Die Erkenntnis schmerzte nicht so sehr, wie sie es vielleicht am Vortag getan hätte, weil sie es irgendwie schon lange gewusst hatte. Es war eher ein dumpfes, taubes Gefühl, als wäre sie nicht ganz bei sich.

Noch einige Meter trennten sie vom Gelände. Sie kam vom Weg ab, der sich hinter der Grundstücksgrenze zu einem Rondell bis vor das Haupttor bog, und ging stattdessen wieder um die niedrige, alte Mauer herum, die den Garten einzäunte, bis sie zu den alten Eichen kam, und sich mit einem großen Schritt über den steinernen Wall hinwegsetzte.
Scheinbar schliefen noch alle. Der Himmel war hellrosa und der Garten bis auf bereits schwirrende Insekten friedlich.
Die Fenster waren noch geschlossen. Offenbar waren die Vorsichtsmaßnahmen, die Bellatrix mit Doaty's Hilfe getroffen hatte, irrelevant gewesen. Es war viel zu früh. Die Hexe würde sich einfach zurückschleichen und noch einige Stunden ins Bett legen können, eh sie dann aufstehen und ihren Eltern ihre Genesung mitteilen würde.
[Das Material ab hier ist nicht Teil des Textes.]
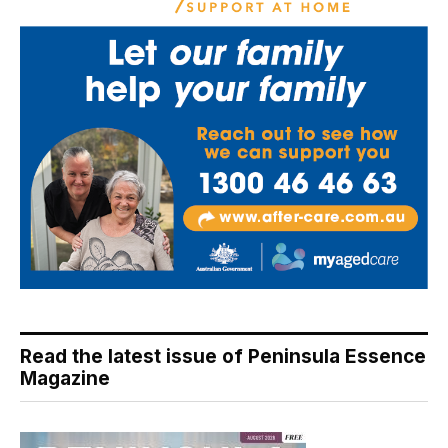
Read the latest issue of Peninsula Essence
Magazine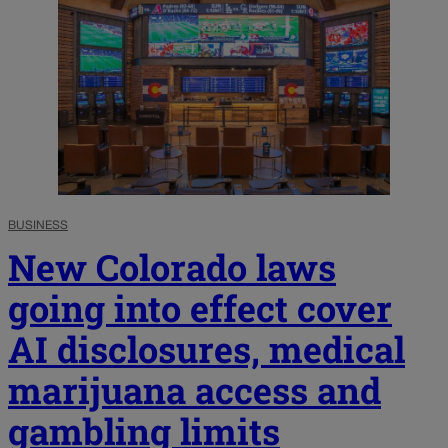
BUSINESS
New Colorado laws
going into effect cover
AI disclosures, medical
marijuana access and
gambling limits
Gut für Doaty, die nicht ein weiteres Mal ihre Herren belügen und sich anschließend bestrafen müsste. So war es besser.

Bellatrix stieg auf die erste Sprosse der Leiter und warf einen Blick hinauf zum Fenster, das so angelehnt war, wie sie es vor einigen Stunden zuvor zurückgelassen hatte. Dann begann sie, emporzusteigen. Die Krähen zogen Kreise um die Nester, die sie in den Eichenbäumen gebaut hatten, krächzten laut und würden bald mit ihrem Gezänk die Herrschaften Black wecken. Stufe um Stufe ging es wackelig nach oben, bis sie die den Sims erreichte und ihre Finger das Fensterglas aufstießen. Die letzte Ebene ihres Aufstiegs reichte gerade bis zum untersten Keil der Fensterbankkante. Die Hände links und rechts am Fensterrahmen wollte sie sich gerade hochstemmen, als sich ein Paar Fäuste mit festem Griff um ihre Unterarme schlossen. Bellatrix' Blut gefror in ihren Adern.
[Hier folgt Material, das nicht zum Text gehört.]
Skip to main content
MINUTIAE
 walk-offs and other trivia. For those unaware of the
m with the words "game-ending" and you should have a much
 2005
„Sieh an...Wen haben wir denn da?", ihre Augen blickten in die ihres Vaters, der von so abnormem Zorn erfüllt, an Bellatrix' Fenster stand und diese in ihrem Schlafgemach statt Doaty empfing, dass die junge Hexe kein Wort über die Lippen bekam.
„Meine Tochter kannst du nicht sein, denn die sollte brav in ihrem Bett liegen und von ihrer ominösen Krankheit genesen. Stattdessen schleicht sie über das Gelände wie eine Ratte und widersetzt sich meinen Gesetzen.", knurrte Cygnus durch die gefletschten Zähne hindurch und funkelte sie mörderisch aus seinen hellblauen Augen an. Seine Finger krallten sich in das Fleisch ihrer Unterarme und hinterließen deutliche Abdrücke, als er sie mit langsam aber sich zu sich heranzog. Stocksteif stand Bellatrix auf der obersten Leitersprosse und stemmte sich gegen seine Kraft, als hinge ihr Leben davon ab.
„I-Ich...hab nur...", begann sie, sich zu erklären. Hinter Bellatrix' Vater sah sie, wie die Hauselfe Doaty in einer Ecke ihres Zimmers den Kopf gegen Bella's Bettpfosten stieß und vor sich hin wimmerte. „...nur..."
„Nur gelogen!", beendete ihr Vater den Satz für sie. „Gelogen, um dich herumzutreiben, wie ein  billiges Flittchen, wie ein dreckiges Schlammblut ohne Ehre und Vernunft. Was hast du getrieben, he? WAS?!"
„Lass mich los!", schrie Bellatrix. Unter ihr wackelte die Leiter durch das Gerangel am Fenster bedrohlich hin und her. Doaty, die aufgehört hatte, sich zu malträtieren, kreischte angsterfüllt und schlug die Hände vor den Mund.
„Komm rein! Ich werde dir Anstand einbläuen, bis du sagst, wo du dich herumgetrieben hast."